The second day Kelly had some beauty appointments and we picked up the cake, a simple vanilla from Black China Bakery in Santa Cruz. We also drove down to Big Sur to scope out the location, including a stop at Bixby Bridge; when built in 1932, it was the highest “single-span arch bridge” in the world.
The third day, June 23, was the ceremony. We had planned this out well in advance with our wonderful hosts and photographers, Megan and Nate at Cedar and Pines Photography. They actually had their own wedding in Big Sur, and this was one of their first shoots since the COVID-19 lockdown, so everyone was thrilled. The first stop was our Monterey rental house, where I saw Kelly in her dress for the first time.

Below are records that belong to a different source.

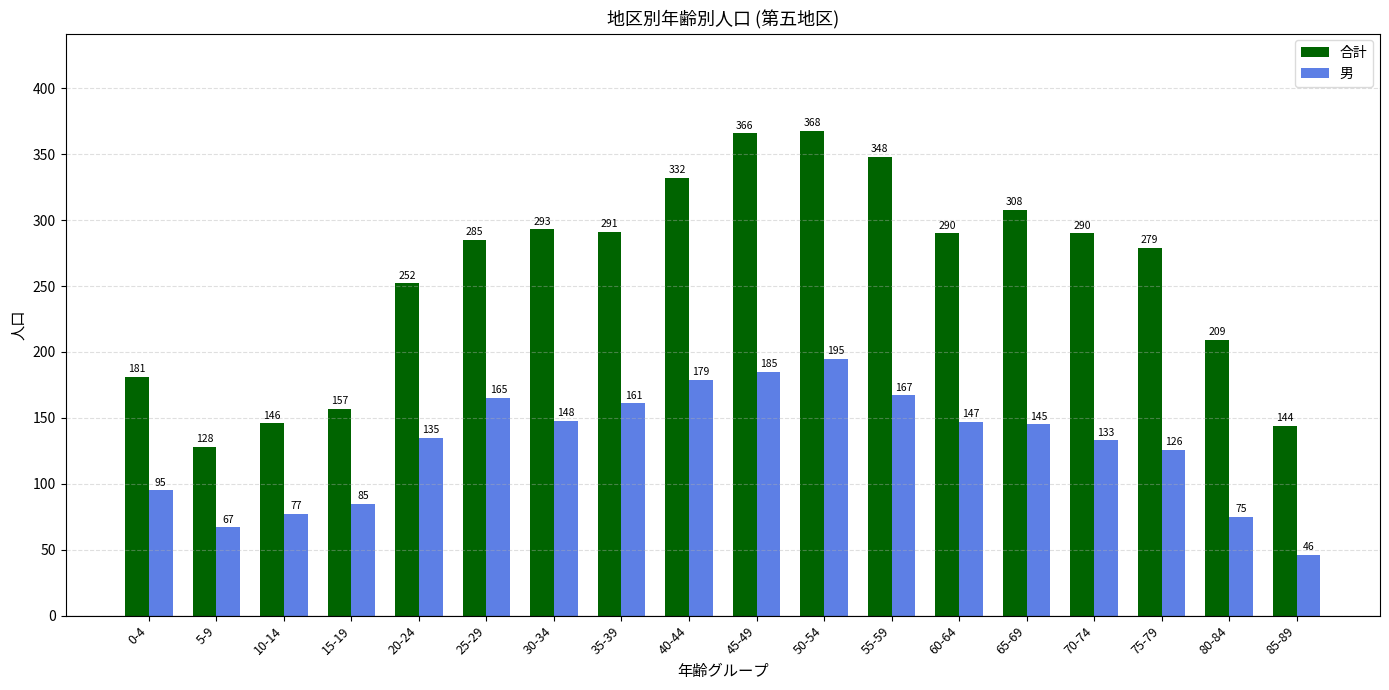

How many distinct data groups are displayed?

2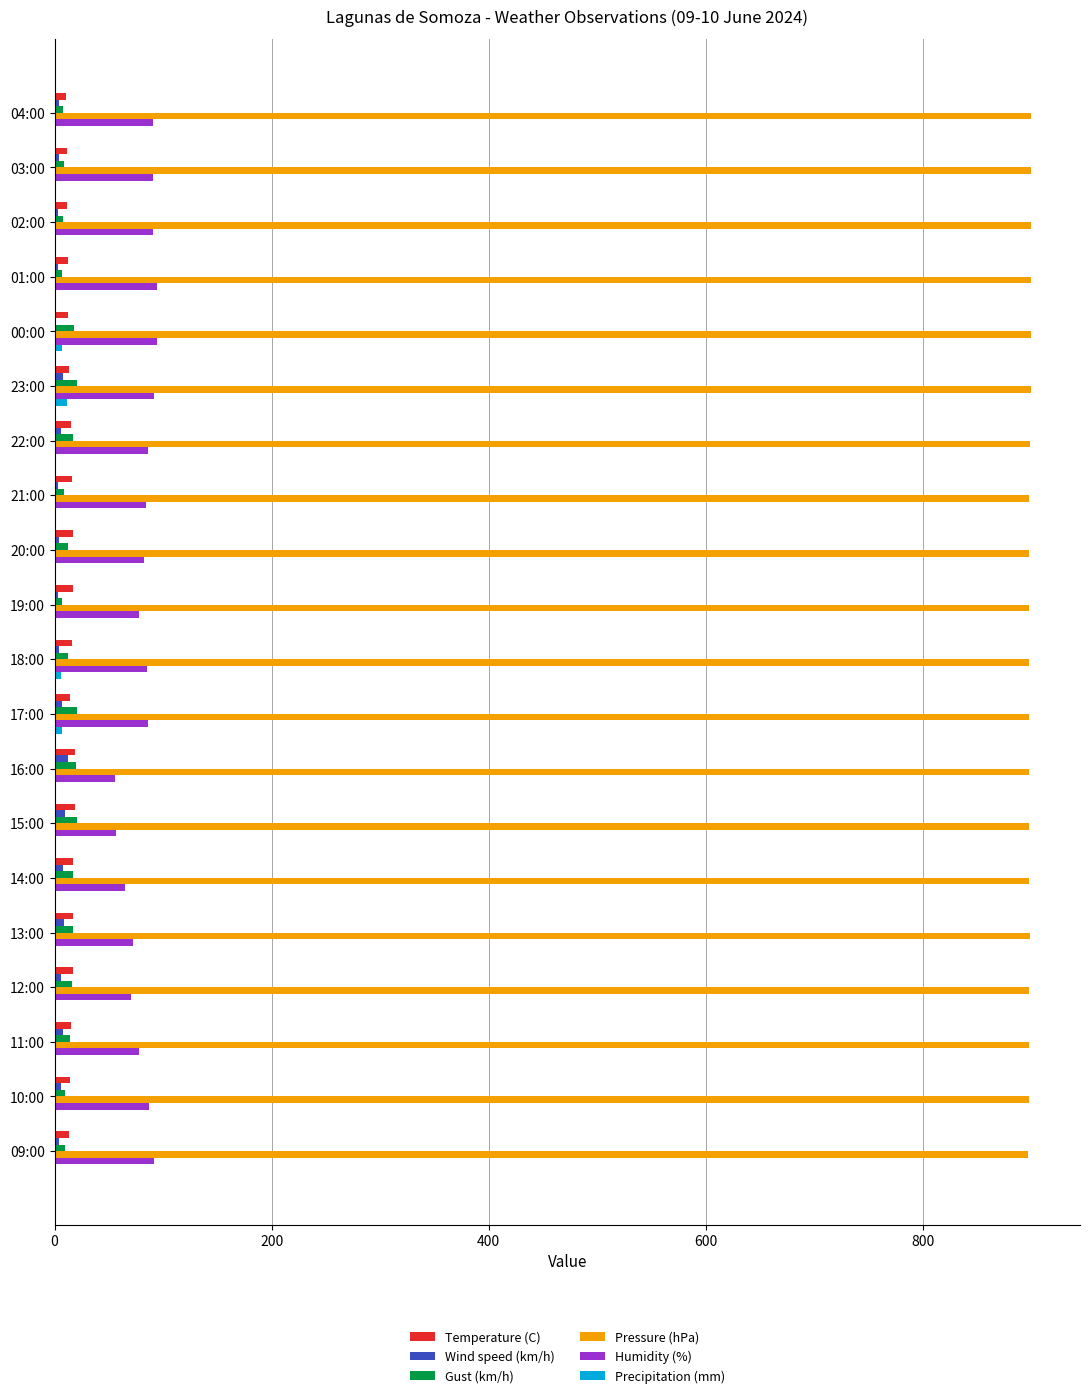

Is the value of Temperature (C) at 10:00 greater than the value of Pressure (hPa) at 19:00?

No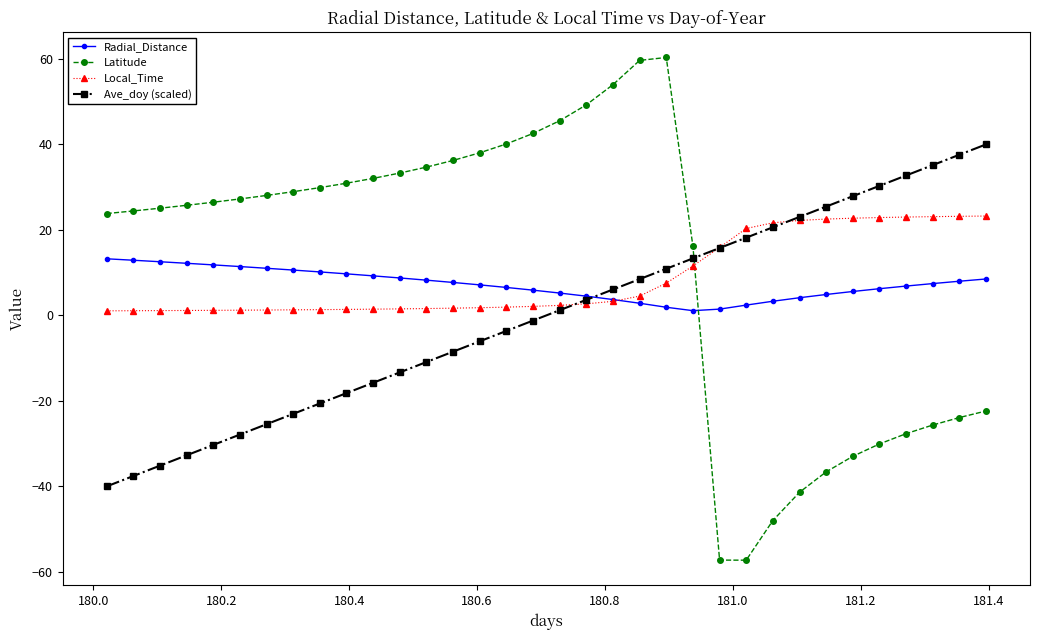

How many data points in Latitude are above 27?

17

It’s hard to tell in these photos, but Apollo had a white bow-tie and Dio had a black bow-tie, which matched our black-and-white outfits. It also fits because I adopted Apollo before I met Kelly (back in 2013) so we were both one color, while Kelly has done the most to help Dio learn how to be a dog since he was rescued so they were both one color.
Around 4 PM, we caravaned down Highway 1 to Big Sur. Megan and Nate are wonderfully outdoorsy and know all the nooks and crannies of Big Sur, so they were able to pick out the most enchanting grove of redwoods. Kelly’s dress had taken damage along the way, as to be expected — some of the buttons on the back snapped, and the bottom of the dress was dirty and torn. Then when we neared the grove, we met a lovely dog named Lola who was so excited to see Kelly that she galloped through some mud and promptly leapt onto Kelly’s dress! That’s a forest elopement for you.
As we left the forest, where rays of light had dripped through the trees for us, a dreamy, evanescent fog rolled in, so we stopped for some photos at a nearby turnoff.
From here, we drove 30 minutes to Big Sur’s best beach. The cliffs overlooking the beach were actually where Megan and Nate had their ceremony a few years ago. Fortunately, lo and behold, the fog stuck around for our beach photos! Sunny forest, foggy beach — perfect.
We made one planning mistake. We forgot a corkscrew. So we resorted to the tried-and-true method of stabbing the wine cork with small objects until it broke apart and fell into the bottle. Fortunately the cork mostly stayed intact with minimal seasoning added to the wine. A truly aristocratic way to enjoy a Château d’Yquem Sauternes 2003.
Thanks for sharing this journey with us! And thanks again to Megan and Nate with Cedar and Pines Photography. They’re a uniquely talented young couple who specialize in elopements and adventure weddings.